Arizona to provide more than $2 million in programs to help children
PHOENIX — Arizona is investing more than $2 million in programs aimed at helping children recover from the COVID-19 pandemic and for at-risk youth.
Gov. Doug Ducey announced Monday that $1 million in federal funding will go to the Arizona Alliance of Boys and Girls Clubs to assist kids in recuperating from the social and emotional tolls brought on by the pandemic.
Ducey also announced two groups will split $1.25 million that will go toward mentorship programs for at-risk youth and training programs for parents of underrepresented families.
A one-year program through the Arizona Alliance of Boys and Girls Clubs will provide up to 5,000 children with life and social-emotional skills training.
The organization will increase support staff salaries, develop curriculum and provide necessary equipment with the funding.
“Our kids have been through so much, and we should do everything in our power to get them back on track,” director Josh Stine said in a press release.

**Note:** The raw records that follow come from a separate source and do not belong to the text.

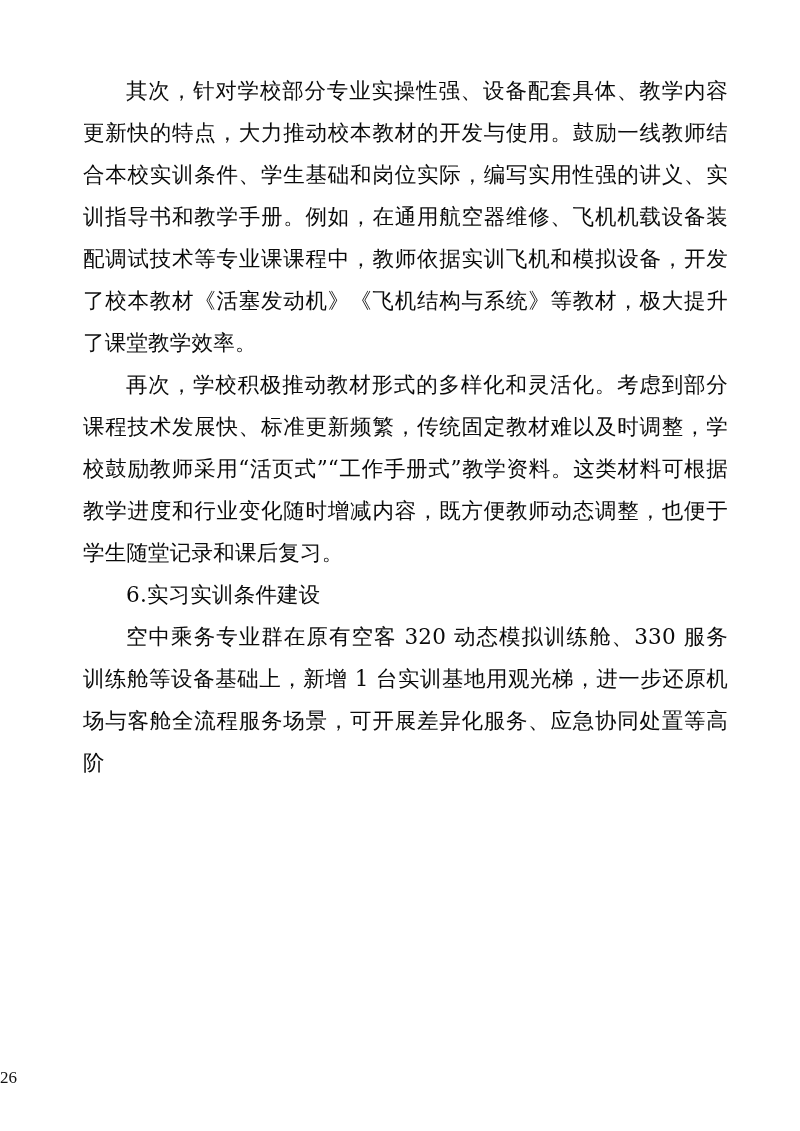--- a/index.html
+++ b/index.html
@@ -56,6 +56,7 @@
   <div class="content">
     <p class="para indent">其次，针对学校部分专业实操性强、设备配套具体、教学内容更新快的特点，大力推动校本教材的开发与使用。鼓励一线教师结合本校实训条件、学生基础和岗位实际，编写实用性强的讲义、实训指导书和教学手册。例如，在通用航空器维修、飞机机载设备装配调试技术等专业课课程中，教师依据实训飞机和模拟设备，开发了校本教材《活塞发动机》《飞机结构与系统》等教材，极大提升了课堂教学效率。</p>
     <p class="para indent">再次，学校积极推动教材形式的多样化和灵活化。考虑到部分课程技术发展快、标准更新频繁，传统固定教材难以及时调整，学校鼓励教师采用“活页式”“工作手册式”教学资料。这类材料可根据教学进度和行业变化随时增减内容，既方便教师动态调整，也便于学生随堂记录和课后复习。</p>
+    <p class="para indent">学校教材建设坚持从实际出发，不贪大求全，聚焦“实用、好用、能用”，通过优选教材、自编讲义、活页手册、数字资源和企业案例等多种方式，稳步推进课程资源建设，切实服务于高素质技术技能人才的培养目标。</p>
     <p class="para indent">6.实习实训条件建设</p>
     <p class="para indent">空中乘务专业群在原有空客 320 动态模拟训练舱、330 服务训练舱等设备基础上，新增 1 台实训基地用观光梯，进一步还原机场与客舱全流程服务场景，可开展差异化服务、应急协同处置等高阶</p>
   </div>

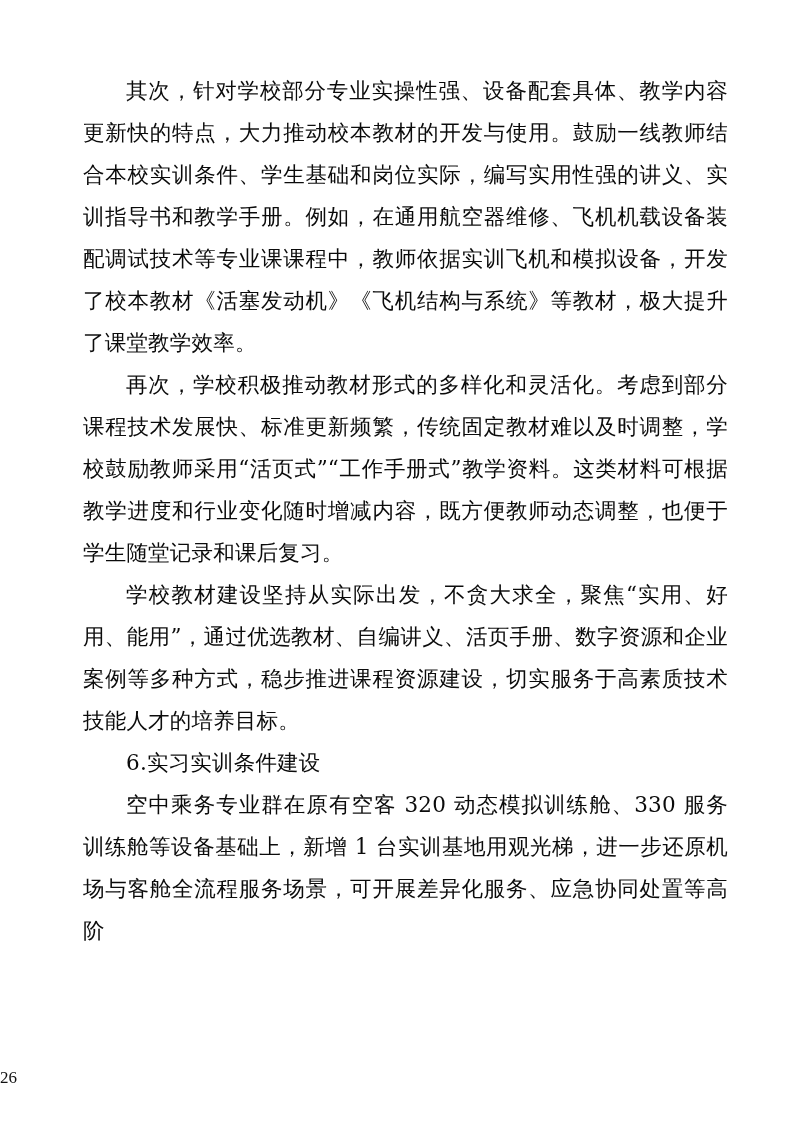--- a/index.html
+++ b/index.html
@@ -43,10 +43,10 @@
     left: 0;
     right: 0;
     top: 1068px;
-    text-align: left;
+    text-align: right;
     font-size: 17px;
     color: #111;
-    font-family: Liberation Serif, serif;
+    font-family: Liberation Sans, sans-serif;
   }
 </style>
 </head>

“This investment will help us improve our kids’ emotional and mental wellness after all the devastation of last year.”
Big Brothers Big Sisters of Arizona will get $750,000 in federal funding to create a new youth mentorship program.
The-Time-Is-Now program will increase in-school mentoring and college/career readiness programs.
The program will serve about 550 Arizona children over two years.
“Big Brothers Big Sisters of Central Arizona has been at the forefront of the pandemic, providing life skills and a host of other resources to children in our community,” CEO Laura Capello said in a press release.
“We know that in order to continue to thrive, our littles need all the care and attention we can give to them.”
The remaining $500,000 will go toward the Black Mothers Forum to expand its parent training program.
The organization will be able to develop virtual training modules that will be available 24 hours a day and seven days a week with the funding.
“We are working hard to ensure parents have access to training that covers mental health, academic growth, safety and so much more so they can continue to protect their children and communities,” founder Janelle Wood said in the release.
“I look forward to ensuring these important services continue to reach families throughout the state.”